Event, IDF 2014, Reviews

Haswell-EP Workstation Preview: Xeon E5 v3 Rocks, But Still More To Go

Today, as Intel (NASDAQ: INTC) launches the third generation of its Xeon E5 dual-CPU platform, many eyes are on the improvements it brings to the servers in the datacenter. However, the benefits are just as high – if not higher – on the high-end workstation front.

First of all, Haswell core means sped-up AVX floating point, by inclusion of fused multiply-add (FMA) ops for theoretical FP rate doubling in benchmarks like Linpack, for instance. Haswell’s AVX2 also, just as importantly, moves integer processing to the wide parallel AVX engines, essentially offloading anything aside the address calculations to the RISC-like, three-address AVX instruction format and wide register sets. For workstation apps, once re-compiled to take advantage of it, the benefits could be enormous, and also be another gradual move away from the antiquated X86 code base.

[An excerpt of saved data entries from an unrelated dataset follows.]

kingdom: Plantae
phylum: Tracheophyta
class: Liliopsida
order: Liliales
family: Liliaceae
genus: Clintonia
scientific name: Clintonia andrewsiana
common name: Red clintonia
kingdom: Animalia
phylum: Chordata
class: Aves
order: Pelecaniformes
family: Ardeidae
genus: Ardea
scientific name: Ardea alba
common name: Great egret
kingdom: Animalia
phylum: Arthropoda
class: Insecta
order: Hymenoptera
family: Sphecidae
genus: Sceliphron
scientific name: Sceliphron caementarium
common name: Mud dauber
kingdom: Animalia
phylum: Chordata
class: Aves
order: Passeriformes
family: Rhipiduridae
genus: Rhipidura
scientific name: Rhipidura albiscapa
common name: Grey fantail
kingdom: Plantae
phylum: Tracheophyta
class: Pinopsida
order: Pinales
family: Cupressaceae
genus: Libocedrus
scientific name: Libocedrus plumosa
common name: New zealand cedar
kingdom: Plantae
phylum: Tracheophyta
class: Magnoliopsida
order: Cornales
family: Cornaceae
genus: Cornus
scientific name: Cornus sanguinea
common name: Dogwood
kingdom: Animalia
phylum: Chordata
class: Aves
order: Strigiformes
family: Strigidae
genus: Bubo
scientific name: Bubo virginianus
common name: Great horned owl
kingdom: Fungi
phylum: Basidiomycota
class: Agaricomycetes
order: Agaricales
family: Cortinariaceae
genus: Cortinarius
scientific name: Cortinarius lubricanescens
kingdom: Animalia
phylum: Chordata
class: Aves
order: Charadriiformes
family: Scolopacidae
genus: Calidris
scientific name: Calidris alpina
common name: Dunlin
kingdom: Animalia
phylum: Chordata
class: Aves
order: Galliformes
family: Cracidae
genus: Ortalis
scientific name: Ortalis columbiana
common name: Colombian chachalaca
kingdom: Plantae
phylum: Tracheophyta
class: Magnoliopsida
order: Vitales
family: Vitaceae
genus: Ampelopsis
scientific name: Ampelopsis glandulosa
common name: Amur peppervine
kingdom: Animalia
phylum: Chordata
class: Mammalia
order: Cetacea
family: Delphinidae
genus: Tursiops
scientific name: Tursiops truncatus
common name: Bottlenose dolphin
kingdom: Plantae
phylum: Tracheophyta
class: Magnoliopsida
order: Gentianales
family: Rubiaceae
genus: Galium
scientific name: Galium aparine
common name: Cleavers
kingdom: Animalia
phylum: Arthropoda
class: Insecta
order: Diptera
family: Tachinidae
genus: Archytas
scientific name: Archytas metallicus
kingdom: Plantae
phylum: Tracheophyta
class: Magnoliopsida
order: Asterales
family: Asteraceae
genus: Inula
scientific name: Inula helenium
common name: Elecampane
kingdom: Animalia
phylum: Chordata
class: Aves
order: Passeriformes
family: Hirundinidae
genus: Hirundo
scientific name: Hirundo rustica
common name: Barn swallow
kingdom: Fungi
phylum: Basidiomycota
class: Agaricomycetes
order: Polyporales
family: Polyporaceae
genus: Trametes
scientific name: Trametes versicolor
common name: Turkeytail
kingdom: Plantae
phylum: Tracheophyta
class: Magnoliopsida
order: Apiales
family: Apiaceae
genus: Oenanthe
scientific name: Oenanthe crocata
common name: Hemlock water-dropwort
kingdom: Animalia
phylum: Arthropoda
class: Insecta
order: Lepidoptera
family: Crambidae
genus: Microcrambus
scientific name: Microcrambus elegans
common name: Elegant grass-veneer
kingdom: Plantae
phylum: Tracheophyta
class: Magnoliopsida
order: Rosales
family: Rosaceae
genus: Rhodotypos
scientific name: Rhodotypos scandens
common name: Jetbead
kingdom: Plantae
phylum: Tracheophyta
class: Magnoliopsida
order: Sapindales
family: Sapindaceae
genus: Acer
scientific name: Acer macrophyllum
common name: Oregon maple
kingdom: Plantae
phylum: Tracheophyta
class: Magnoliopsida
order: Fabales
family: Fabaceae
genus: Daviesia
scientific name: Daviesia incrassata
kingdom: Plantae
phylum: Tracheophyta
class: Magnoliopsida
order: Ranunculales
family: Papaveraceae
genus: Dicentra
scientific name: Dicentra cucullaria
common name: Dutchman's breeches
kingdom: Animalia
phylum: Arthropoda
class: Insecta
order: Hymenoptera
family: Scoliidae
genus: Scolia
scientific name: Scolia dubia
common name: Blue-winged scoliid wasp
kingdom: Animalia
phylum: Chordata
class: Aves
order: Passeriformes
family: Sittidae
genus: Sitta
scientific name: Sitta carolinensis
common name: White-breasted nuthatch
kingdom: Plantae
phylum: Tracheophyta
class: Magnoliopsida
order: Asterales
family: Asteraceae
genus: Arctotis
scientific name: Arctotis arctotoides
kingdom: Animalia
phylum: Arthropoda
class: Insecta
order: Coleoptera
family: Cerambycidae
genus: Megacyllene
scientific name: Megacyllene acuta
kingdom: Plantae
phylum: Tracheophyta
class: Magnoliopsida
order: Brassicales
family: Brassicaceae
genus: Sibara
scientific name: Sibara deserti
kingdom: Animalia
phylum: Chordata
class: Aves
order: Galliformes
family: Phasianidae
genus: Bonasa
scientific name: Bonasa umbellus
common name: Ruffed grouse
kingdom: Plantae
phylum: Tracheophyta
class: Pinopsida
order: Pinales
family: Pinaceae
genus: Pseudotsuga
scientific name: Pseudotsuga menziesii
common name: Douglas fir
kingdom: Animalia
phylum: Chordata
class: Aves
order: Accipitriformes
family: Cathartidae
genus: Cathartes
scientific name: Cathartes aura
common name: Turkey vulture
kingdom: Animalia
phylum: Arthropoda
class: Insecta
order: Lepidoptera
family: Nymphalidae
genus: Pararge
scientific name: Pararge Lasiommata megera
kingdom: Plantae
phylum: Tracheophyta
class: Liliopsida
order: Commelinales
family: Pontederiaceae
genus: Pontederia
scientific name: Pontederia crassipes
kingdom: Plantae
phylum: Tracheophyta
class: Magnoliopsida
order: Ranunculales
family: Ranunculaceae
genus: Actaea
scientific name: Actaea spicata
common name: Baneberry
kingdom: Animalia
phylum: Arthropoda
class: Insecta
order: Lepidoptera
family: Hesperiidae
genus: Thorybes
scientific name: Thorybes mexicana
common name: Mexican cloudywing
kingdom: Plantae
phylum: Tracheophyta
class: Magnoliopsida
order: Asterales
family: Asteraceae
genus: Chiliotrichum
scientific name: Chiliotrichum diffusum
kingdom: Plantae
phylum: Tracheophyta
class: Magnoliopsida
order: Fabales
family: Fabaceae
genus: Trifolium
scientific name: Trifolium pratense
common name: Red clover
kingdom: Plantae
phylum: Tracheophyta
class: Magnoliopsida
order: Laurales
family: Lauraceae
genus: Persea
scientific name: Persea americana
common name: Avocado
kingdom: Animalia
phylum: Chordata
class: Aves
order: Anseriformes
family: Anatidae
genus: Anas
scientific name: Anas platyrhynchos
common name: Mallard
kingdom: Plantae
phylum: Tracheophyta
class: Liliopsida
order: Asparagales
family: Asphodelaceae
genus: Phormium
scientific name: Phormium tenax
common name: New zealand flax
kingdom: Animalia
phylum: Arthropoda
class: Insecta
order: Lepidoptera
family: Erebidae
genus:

Then, the wide choice of a number of cores per SKU – from 8 all the way to 18 – enables you to pick the right balance of per-core speed (i.e. per-thread performance) and core number, depending on the parallelism of your application. Some apps scale less well across many cores, thus preferring high per-core speed, while others like ray tracing make the most out of many cores.

The initial workstation SKU in the Xeon-E5 v3 range, the E5 2687W v3 flavor, is a 3.1 GHz 10-core part that actually uses the 12-core die where 2 cores (and their associated caches) were turned off. Now, its predecessor, the 2687Wv2 on the Ivy Bridge platform, had full L3 caches even if some cores of the die were disabled, a benefit that, I guess, we will only see back in Broadwell-EP (E5 v4) SKUs next year.

Then we come to DDR4 – yes the initial DIMMs aren’t exactly speedy, especially latency-wise, but the lower voltage and other reliability features of DDR4, together with quick improvements in speed and latency expected over the next few quarters, should provide the users the never-before seen capacity on a dual-socket workstation, beyond 1.5 TB RAM, without sacrificing the bandwidth on high load situations like DDR3.

The improvements in the PCIe bandwidth, integrated voltage regulation, and sped-up QPI to 9.6 GT/s also round out the key extra benefits.

Putting it through its paces

Here we look at the initial reference workstation based on this SKU from Intel, packaged by BOXX. The machine itself is compact, using liquid cooling on a SuperMicro X10DAi workstation mainboard with three PCIe x16 v3 slots. This doesn’t max out the platforms theoretical quad-GPU full bandwidth capability, but should be enough for most users. In return, the board has space for 16 DDR4 DIMMs, i.e. a full terabyte of RAM if using 64 GB modules available early next year. The installed RAM was 128 GB, in 8 pcs of Samsung 16 GB ECC DDR4-2133 RDIMMs.

The system came with a Nvidia Quadro K2000, which I changed to AMD FirePro W9100, arguably the most powerful professional OpenGL card available as of today. With 16 GB VRAM and six DisplayPort outputs, the card is able to drive even 8K displays like the one from BOE Technology that we mentioned last week. Intel’s 240 GB + 400 GB (SATA + PCIe) SSD combo completed the picture.

The first benchmark was the brand new SPECwpc all-encompassing workstation productivity benchmark by SPEC, on this system. The suite, which takes a couple hours to run, covers everything from processor to graphics (a.k.a ViewPerf) to overall system performance, and seems to do the job with much less trouble than, for instance, BAPcO SysMark did years ago on the PCs.

Here are the first SPECwpc results, on the dual 3.1 GHz E5-2687W v3 system:

Next, we ran CineBench 15 – note that the system is about twice as fast as an overclocked 4+ GHz Core i7-5960X, the desktop Haswell-E brethren to these Xeons.

In CPU-Z, you can see the data about the CPU.

Then we come to the newest version of SiSoft Sandra. Here is the report on the key performance data.


In our next round, we will be focusing on the changes in performance obtained when changing – and tuning – the main memory, as well as looking at the opportunity for even higher CPU speed. In my own opinion, the workstation market can easily justify higher TDP – and maybe even unlocked – Xeons, especially in both 8 core and 18 core per socket configurations.